Information literacy is about finding, evaluating, and using information effectively. According to the Association of College & Research Libraries, information literacy is defined as “the set of integrated abilities encompassing the reflective discovery of information, the understanding of how information is produced and valued, and the use of information in creating new knowledge and participating ethically in communities of learning.”
Information literacy skills are crucial not only for academic research, which requires finding and evaluating information, but also for informed and ethical participation in a democratic society. Information literacy is also important in the workplace, in financial planning, and in making health-related decisions, among other areas.
Information literacy instruction at the University of Louisville supports student success with research in a wide variety of contexts, encouraging both undergraduate and graduate students to think more critically about information and helping them find high-quality primary and secondary sources online and in print.
This is a list of the most commonly requested research instruction sessions. We adapt most sessions to focus on information literacy within the context of course-specific learning outcomes and assignments. Please note that this list is not comprehensive—we are happy to customize the session according to the needs of your class.
Please note that standard English 101 Instruction is now offered solely as an asynchronous online module, which covers general library resources and search techniques. Please find the online module and additional information here: https://library.louisville.edu/ekstrom/english101online.
Information literacy instruction supports student success with research in a wide variety of contexts at the university. Individual class sessions and the instruction program as a whole are primarily assessed through post-session student surveys and faculty surveys. Online instruction is assessed through quizzes, activities, and/or completion logs. Given the customized nature of instruction and the diverse needs of both students and faculty across academic programs, we do not systematically assess learning outcomes for the entire student population we serve. Rather, we use the knowledge practices defined on this page as the foundation for instructional design, including the development of assessment measures for individual library sessions and online learning objects.
The knowledge practices inform pedagogy and guide content development for information literacy and library research instruction in face-to-face and online contexts. The knowledge practices are not prescriptive but provide a general overview of the information literacy practices, skills, and modes of thinking that students should be working towards developing in University of Louisville courses. Knowledge practices are defined within three broad categories:
Students should begin to conceptualize research as a process of critical inquiry in which they are active participants. Students should begin to develop foundational skills in finding, evaluating, and using information for college-level research assignments.
Students should conceptualize research from a disciplinary perspective and begin to contribute to the creation of new knowledge from that perspective. Students should develop more nuanced skills in finding, evaluating, and using information to explore discipline-specific research questions.

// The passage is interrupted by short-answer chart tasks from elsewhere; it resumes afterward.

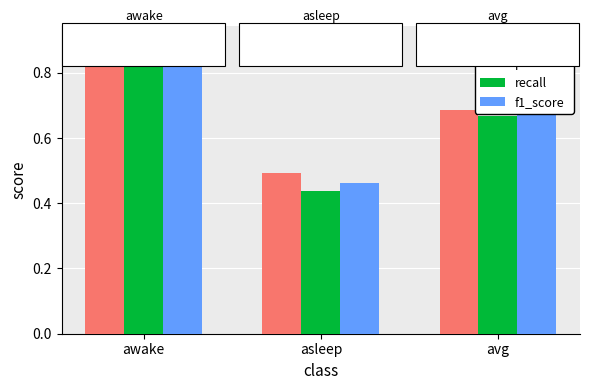

At which category is the sum across all series the highest?

awake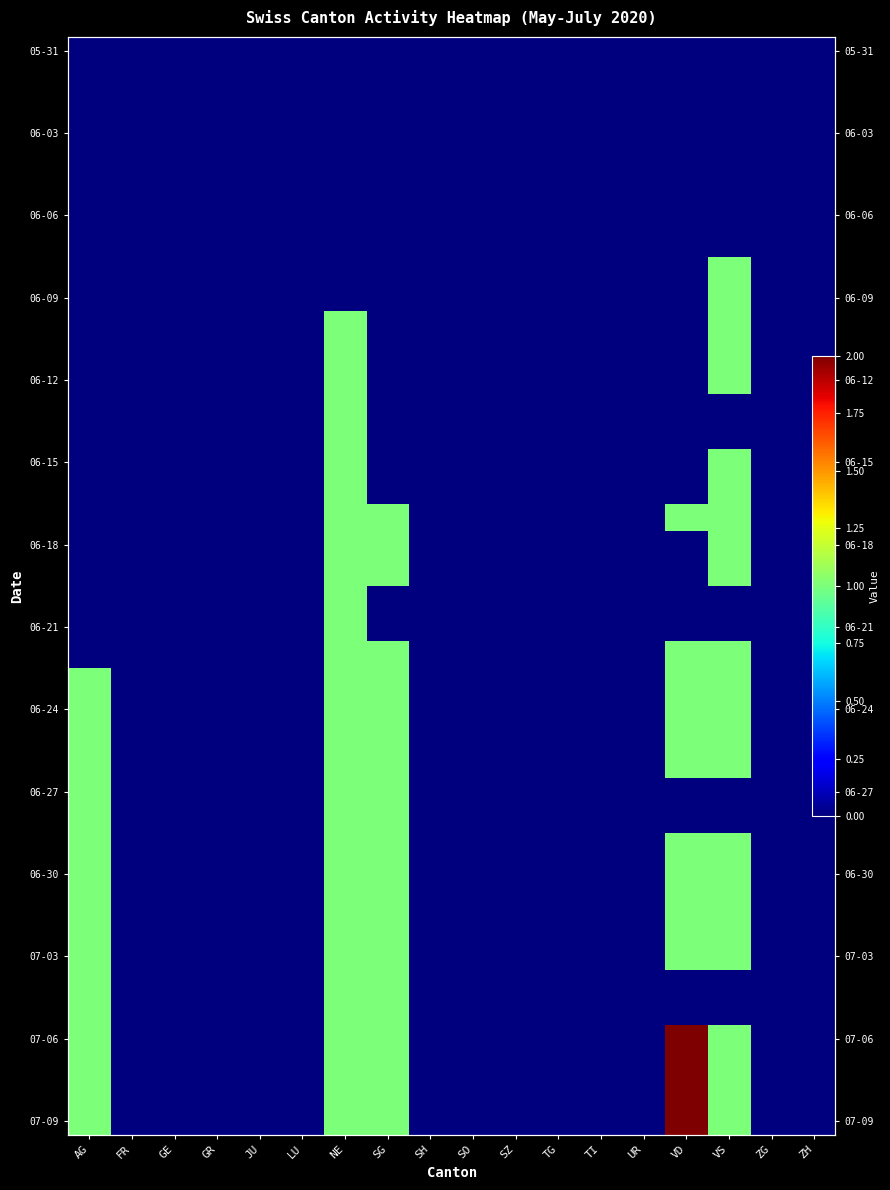

What is the highest value of the 06-09 series?

1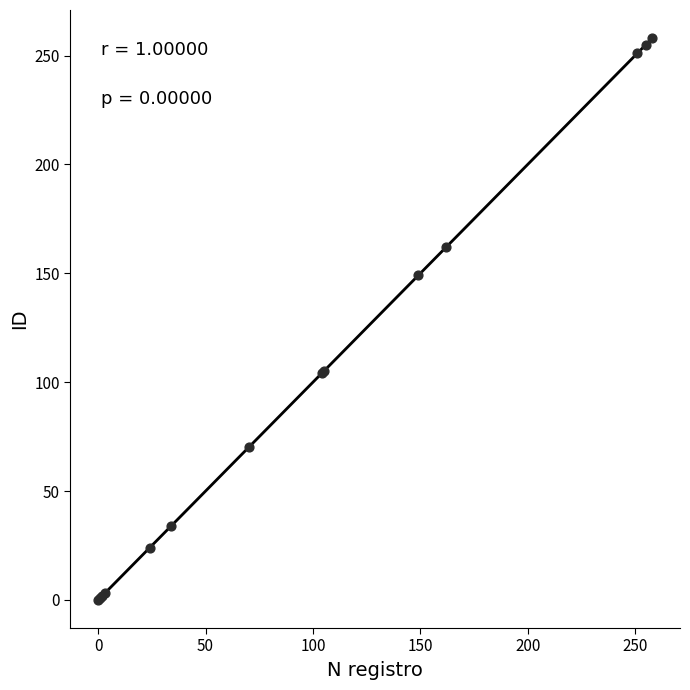

What Y value in the scatter plot is closest to 129?

149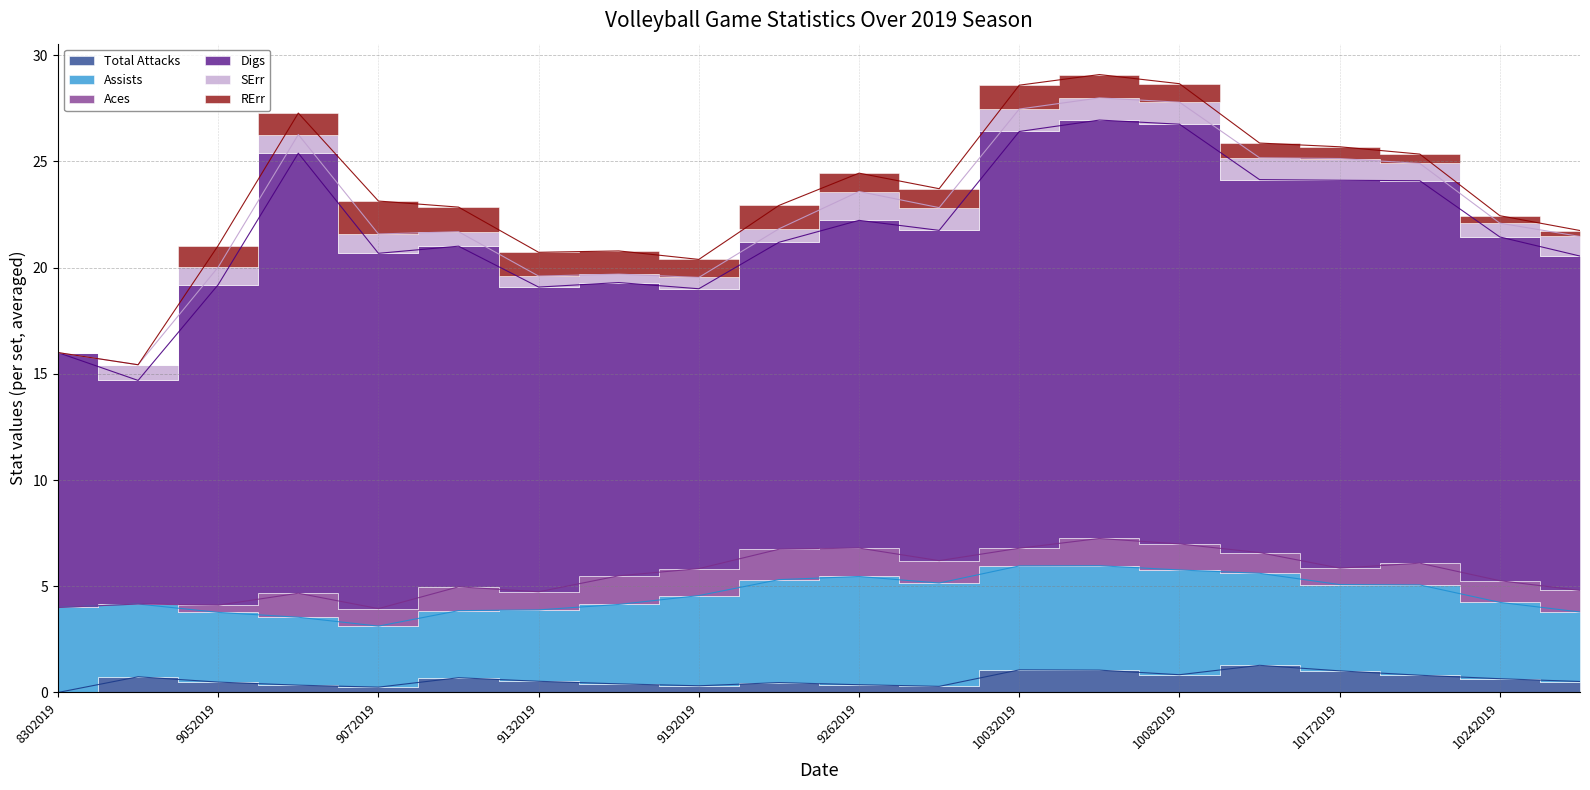

Where do SErr and Aces first cross each other?

9052019 and 9062019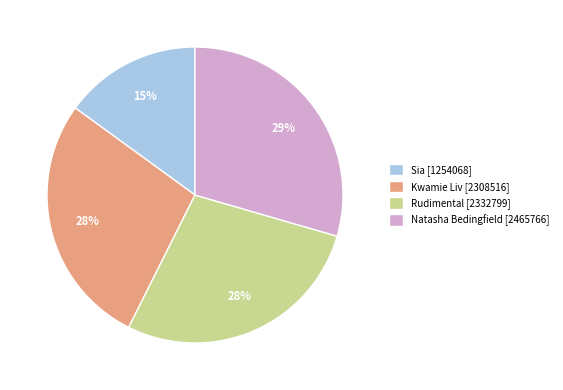

Is it true that Natasha Bedingfield [2465766] is 29% of the pie?

True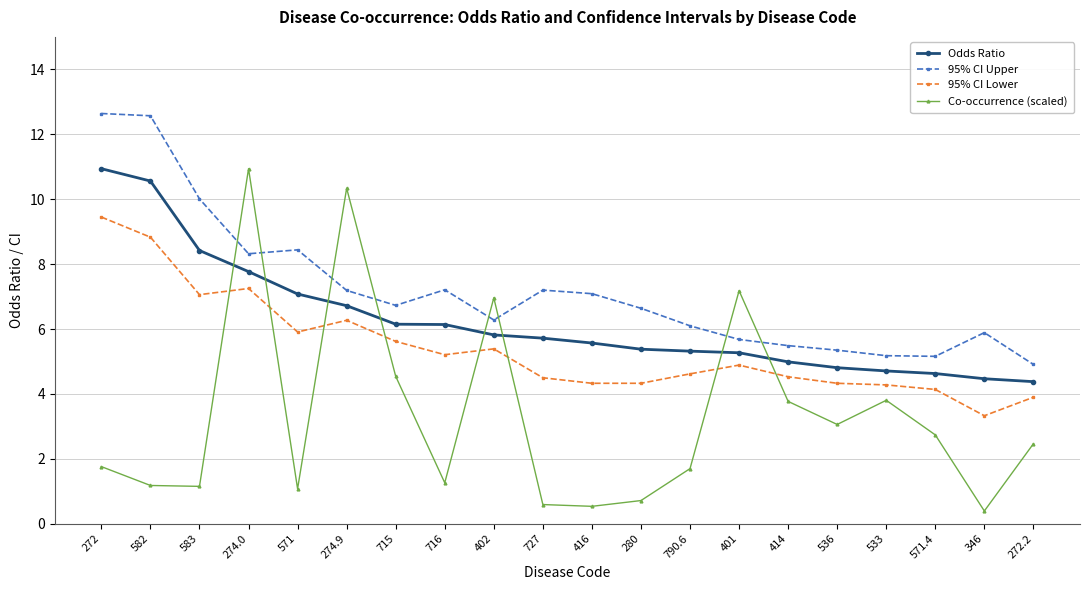

What is the approximate value of Odds Ratio at 583?

8.4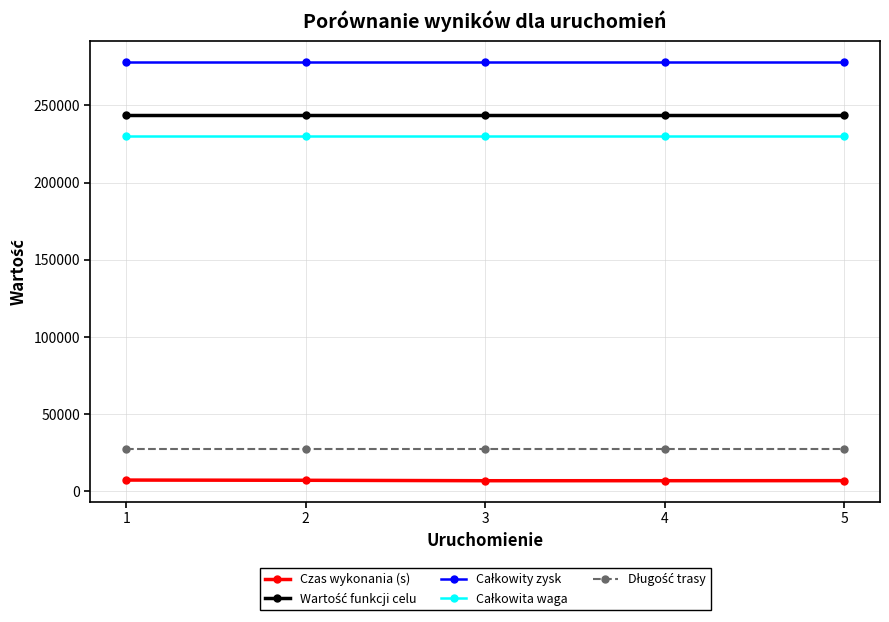

At how many categories does at least one series exceed 191880?

5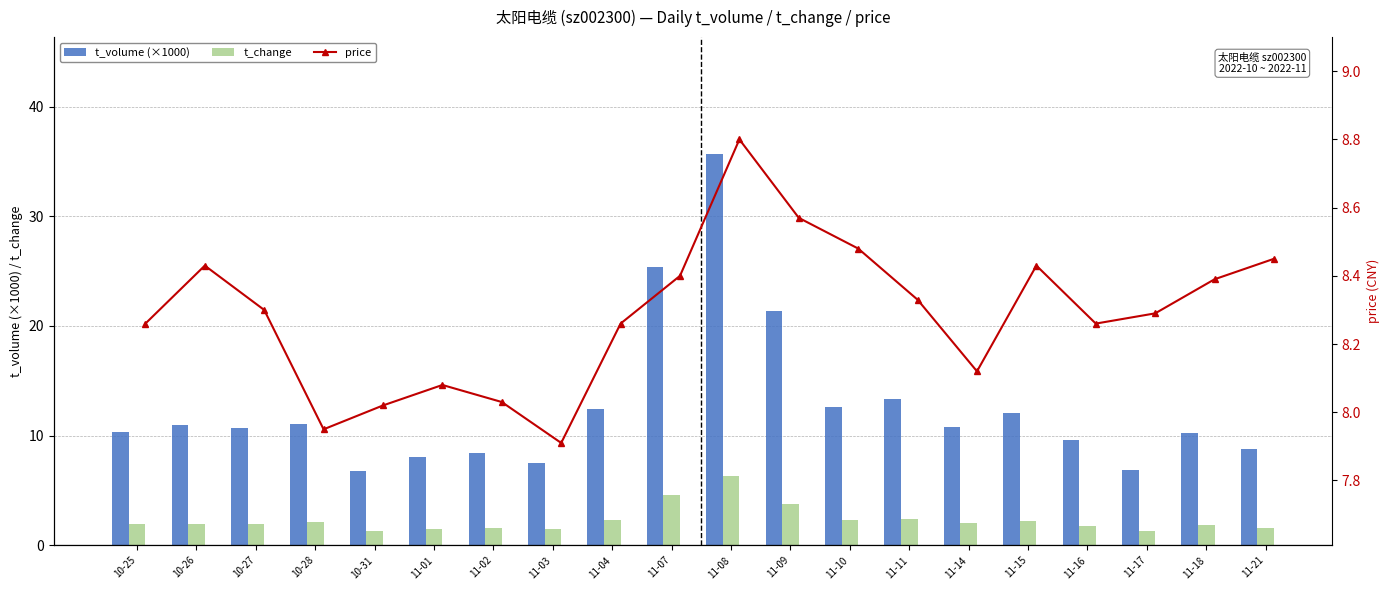

Are the bars horizontal?

No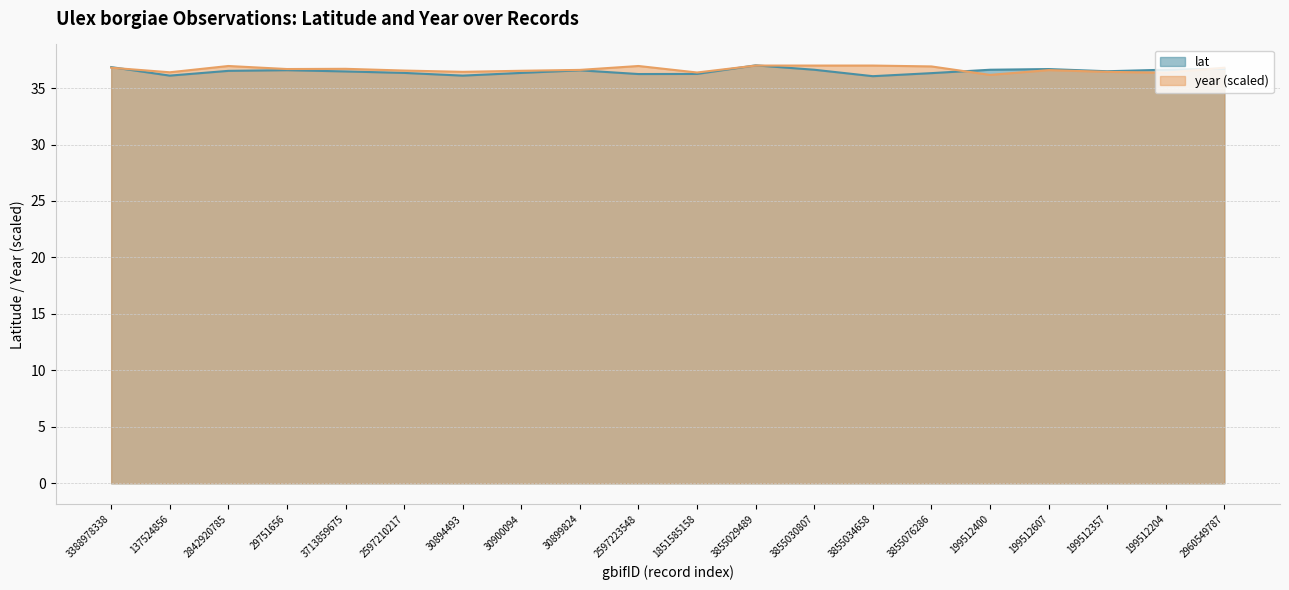

The year series shows 36.7 at 3713859675. True or false?

True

Students should begin to make substantial contributions to a disciplinary or interdisciplinary body of knowledge. Students should develop highly advanced skills in finding, evaluating, using, and disseminating information as active participants in a scholarly or professional community.
The knowledge practices incorporate language from the ACRL Framework for Information Literacy for Higher Education. Additionally, while the practices should be considered discipline-neutral, the lower-division practices are based in part on the learning outcomes for the English 101-102 composition sequence, and the upper-division practices are based in part on learning outcomes from research methods courses in the social sciences and other areas. Librarians approach the knowledge practices with flexibility, tailoring library sessions and online guides/modules/tutorials to the goals and objectives of particular courses and assignments.
Students who are developing their information literacy skills will:
Students who are developing their information literacy skills will:
At the graduate level, students should continue to develop the practices defined for upper-division courses, in addition to the following:
As confirmed by a growing body of research, including the ongoing series of Project Information Literacy national studies, students experience many challenges while conducting academic research. These challenges include developing a viable research topic, constructing effective online searches, evaluating the credibility of sources, and navigating a complex and rapidly evolving information ecosystem. Without direct instruction and regular guidance, students will often struggle with research assignments and may not develop the necessary skills to succeed in the classroom, in the workplace, and in society. In a world where false or misleading information proliferates online, information literacy is perhaps more important than ever before.
If you have ever been disappointed in the quality of your students’ research, consider working with us. In 2016-17, more than 90% of surveyed students in our library sessions (n = 1,941) agreed that they were introduced to new research strategies and resources with which they were previously unfamiliar. Our faculty librarians collaborate with professors to tailor instruction to the needs of the class and the assignment. Our primary goal is to support faculty efforts to improve student research practices across disciplines and class levels. We accomplish this by teaching face-to-face and online library sessions, as well as developing custom online tutorials and research guides. Contact Rob Detmering for more information about our instructional services.
After you request a library instruction session, the librarian working with your class will contact you to align goals and ensure that the content of the session will meet the needs of your class and assignment.
In general, we avoid the pure lecture format and encourage active student participation through group work and other in-class exercises. Exercises may include brainstorming search strategies, exploring particular databases, identifying the key characteristics of sources (such as peer-reviewed articles), or applying evaluation criteria to sources.
We believe that students learn the most in a single session by participating in their own learning and focusing on one or two specific skills or concepts. We do not attempt to address all aspects of using the library in one session, as this is not a feasible or realistic goal.